Joint operations algorithm (JOA) is a metaheuristic algorithm based on joint operations strategy in military theory, which incorporates three core operations – offensive, defensive and regroup – and has excellent performance in global optimization problems. To enhance the optimization performance of the original JOA, we re-examine the positioning of the three core operations in balancing global exploration and local exploitation, and propose a hierarchical structure-based JOA variant (abbreviated as HSJOA) by adjusting their execution mechanism. In addition, we redesign the three core operations to give full play to their synergy effect. In the new offensive operations, we simplify its specific execution strategy, but introduce an adjustment parameter to retain valuable position information. In the modified defensive operations, we integrate the influence of officer and elite comrades on soldiers to design a Gaussian distribution-based conservative defensive strategy and one Cauchy distribution-based aggressive defensive strategy. In the novel regroup operations, we replace the original random division strategy with a sorting-based division scheme. To evaluate the optimization performance of HSJOA, we conduct comparison experiments using nine excellent algorithms to deal with four real-life optimization problems and thirty test functions from IEEE CEC 2014 testbed.
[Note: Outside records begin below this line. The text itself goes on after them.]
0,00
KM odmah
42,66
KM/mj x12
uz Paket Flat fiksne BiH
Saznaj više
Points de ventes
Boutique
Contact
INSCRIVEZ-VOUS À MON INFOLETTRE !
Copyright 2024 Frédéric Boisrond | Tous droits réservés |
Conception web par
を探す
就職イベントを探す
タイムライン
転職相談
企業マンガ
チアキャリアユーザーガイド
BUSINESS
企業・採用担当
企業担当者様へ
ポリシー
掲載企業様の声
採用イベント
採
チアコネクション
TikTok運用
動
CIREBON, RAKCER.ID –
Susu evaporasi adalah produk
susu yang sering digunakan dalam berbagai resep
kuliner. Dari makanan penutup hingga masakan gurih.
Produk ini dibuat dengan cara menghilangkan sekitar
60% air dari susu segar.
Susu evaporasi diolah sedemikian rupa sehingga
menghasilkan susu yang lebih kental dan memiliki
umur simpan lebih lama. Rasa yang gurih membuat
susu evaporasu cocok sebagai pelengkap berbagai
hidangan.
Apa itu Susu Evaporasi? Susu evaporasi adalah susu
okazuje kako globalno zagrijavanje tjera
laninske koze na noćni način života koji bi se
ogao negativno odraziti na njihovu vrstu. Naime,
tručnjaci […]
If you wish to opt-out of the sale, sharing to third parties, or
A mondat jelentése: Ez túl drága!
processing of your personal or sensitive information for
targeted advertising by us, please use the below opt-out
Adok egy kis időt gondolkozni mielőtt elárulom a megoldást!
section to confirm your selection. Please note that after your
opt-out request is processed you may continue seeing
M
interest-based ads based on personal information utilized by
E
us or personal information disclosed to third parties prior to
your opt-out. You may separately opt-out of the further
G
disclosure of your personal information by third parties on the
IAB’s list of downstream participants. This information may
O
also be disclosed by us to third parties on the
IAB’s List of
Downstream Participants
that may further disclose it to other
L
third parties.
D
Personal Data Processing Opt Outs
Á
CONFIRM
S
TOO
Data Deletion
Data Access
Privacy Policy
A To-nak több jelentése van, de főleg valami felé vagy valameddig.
The comparison results show that the overall optimization performance of HSJOA is significantly better than the original JOA, the outstanding variants (TAPSO and GODE) of two well-known algorithms and four recently proposed algorithms (EO, SOA, MPA and WOA), while inferior to two winners of IEEE CEC competition (L-SHADE and EBOwithCMAR), but HSJOA clearly outperforms L-SHADE and EBOwithCMAR in terms of the runtime consumption.